Set down each of the records below word for word, omitting the pictures.

Stored records:
□ □ □ □
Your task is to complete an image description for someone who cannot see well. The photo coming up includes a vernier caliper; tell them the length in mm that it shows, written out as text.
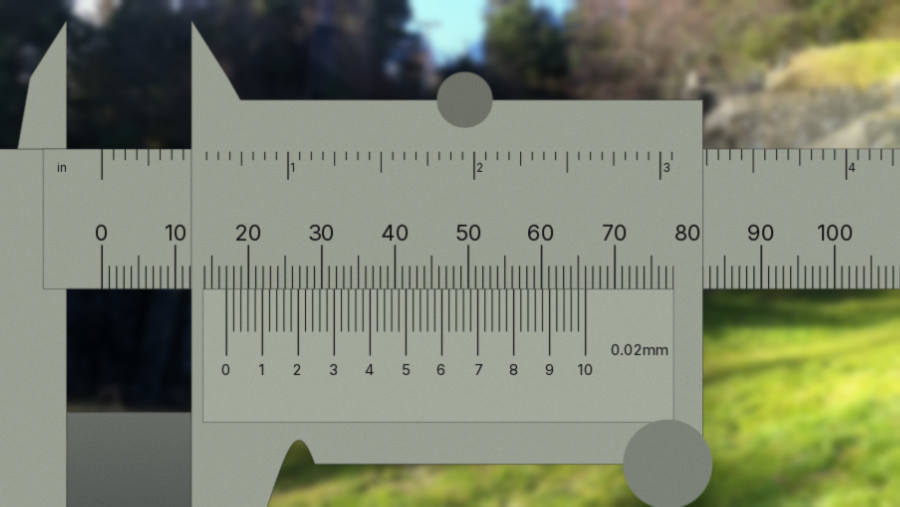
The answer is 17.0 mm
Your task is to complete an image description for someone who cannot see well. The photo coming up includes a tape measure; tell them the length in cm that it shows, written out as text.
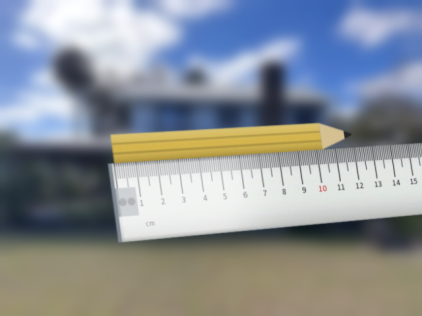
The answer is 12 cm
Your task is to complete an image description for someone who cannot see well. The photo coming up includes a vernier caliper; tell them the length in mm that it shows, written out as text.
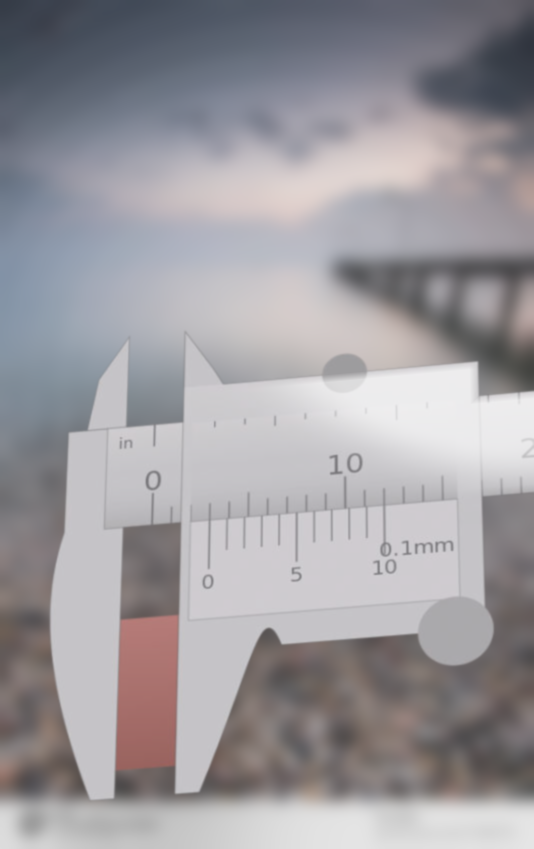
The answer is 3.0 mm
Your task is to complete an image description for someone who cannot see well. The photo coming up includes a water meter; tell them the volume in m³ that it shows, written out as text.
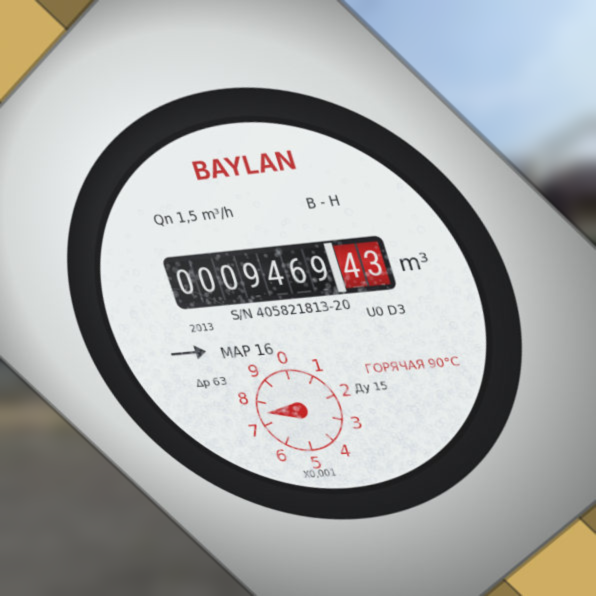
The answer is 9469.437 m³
□ □ □ □
Exercise result:
Your task is to complete an image description for someone who cannot see well. The photo coming up includes a vernier caliper; tell them the length in mm that it shows, written out as text.
The answer is 17.0 mm
Your task is to complete an image description for someone who cannot see well. The photo coming up includes a tape measure; tell them the length in cm that it shows, written out as text.
The answer is 12 cm
Your task is to complete an image description for someone who cannot see well. The photo coming up includes a vernier caliper; tell them the length in mm that it shows, written out as text.
The answer is 3.0 mm
Your task is to complete an image description for someone who cannot see well. The photo coming up includes a water meter; tell them the volume in m³ that it shows, written out as text.
The answer is 9469.437 m³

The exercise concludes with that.